Following three years of consultations with the Australian Cricketers’ Association, the players’ union, CA has announced that a player who becomes pregnant can switch to a non-playing role until giving birth.
Thereafter they are eligible for 12 months of paid parental leave – though they can return to cricket anytime after giving birth, subject to medical clearance – and are promised a contract extension in line with their arrangements.
Other benefits include travel support for players who are primary carers, while a carer is available until the child is four.
Healy, who has featured in four Tests, 73 one-day internationals and 101 Twenty20s and was instrumental in Australia’s retention of the Women’s Ashes this summer, has welcomed the raft of initiatives.
She said: “As a player, I’m proud to be part of a game with such a comprehensive and fit-for-purpose parental leave policy.
“With the playing and travel demands on cricketers, I’m pleased this policy provides support to players, so if they choose to, can both care for their child and participate in the game.
“Seeing friends and family raise children, I know the physical and emotional toll parenting can have.
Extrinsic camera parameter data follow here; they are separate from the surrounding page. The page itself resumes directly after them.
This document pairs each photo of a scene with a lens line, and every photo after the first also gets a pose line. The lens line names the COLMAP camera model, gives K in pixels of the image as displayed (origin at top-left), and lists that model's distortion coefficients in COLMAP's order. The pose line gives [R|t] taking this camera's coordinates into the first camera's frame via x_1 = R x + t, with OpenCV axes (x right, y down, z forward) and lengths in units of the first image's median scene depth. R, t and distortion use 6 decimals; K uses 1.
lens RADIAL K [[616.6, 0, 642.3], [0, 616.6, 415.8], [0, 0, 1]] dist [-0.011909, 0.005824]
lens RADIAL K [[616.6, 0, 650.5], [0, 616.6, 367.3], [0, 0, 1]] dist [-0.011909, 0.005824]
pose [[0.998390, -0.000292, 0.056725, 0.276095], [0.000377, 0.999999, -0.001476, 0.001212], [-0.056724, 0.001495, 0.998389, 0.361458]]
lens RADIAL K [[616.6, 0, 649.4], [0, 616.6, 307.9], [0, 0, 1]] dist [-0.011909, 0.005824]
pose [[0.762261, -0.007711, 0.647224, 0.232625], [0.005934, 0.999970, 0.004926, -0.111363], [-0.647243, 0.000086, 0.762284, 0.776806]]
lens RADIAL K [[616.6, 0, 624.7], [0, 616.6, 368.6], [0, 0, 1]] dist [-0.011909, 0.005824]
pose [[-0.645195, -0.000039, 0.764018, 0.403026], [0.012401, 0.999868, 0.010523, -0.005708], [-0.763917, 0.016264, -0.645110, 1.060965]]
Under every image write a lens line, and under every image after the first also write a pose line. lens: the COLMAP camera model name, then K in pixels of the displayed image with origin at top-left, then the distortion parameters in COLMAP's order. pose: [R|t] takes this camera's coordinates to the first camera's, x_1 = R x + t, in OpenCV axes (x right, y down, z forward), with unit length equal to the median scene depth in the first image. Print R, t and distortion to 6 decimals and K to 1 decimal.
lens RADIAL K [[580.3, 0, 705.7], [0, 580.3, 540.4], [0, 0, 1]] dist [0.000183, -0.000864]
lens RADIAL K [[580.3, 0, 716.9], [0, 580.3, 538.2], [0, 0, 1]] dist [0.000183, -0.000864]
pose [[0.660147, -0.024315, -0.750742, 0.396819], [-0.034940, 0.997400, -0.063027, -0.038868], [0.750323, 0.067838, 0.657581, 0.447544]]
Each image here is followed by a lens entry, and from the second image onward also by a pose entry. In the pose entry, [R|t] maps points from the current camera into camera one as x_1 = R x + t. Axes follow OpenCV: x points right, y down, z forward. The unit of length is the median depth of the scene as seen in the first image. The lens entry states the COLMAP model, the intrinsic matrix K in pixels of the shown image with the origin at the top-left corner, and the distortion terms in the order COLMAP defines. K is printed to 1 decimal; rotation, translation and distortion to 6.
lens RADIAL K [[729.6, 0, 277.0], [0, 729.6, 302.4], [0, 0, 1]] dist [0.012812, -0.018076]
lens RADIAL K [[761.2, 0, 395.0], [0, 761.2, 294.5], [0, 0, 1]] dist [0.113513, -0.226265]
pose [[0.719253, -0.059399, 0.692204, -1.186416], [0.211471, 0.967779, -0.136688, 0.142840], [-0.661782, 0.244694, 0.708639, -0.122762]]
The policy is a game changer for players planning for the future while providing job security.
“This policy is funded by the players, for the players, for the future of the game.”
The policy also guarantees players whose partners have given birth to three weeks of paid leave.
Drew Ginn, executive general manager of high performance at CA said: “High performance sport is anything but a normal work environment and our policies for our players need to reflect this.
“The job is physical, the hours irregular and 100 per cent commitment is expected at all times. This is why we’ve developed such a tailored policy.”
Clea Smith, general manager of member programs at the ACA, added: “This is a world-leading, player-centred policy providing balance in the lives of all players.
“The policy is designed to keep female players in the game for longer which will have a positive impact at all levels of the game.”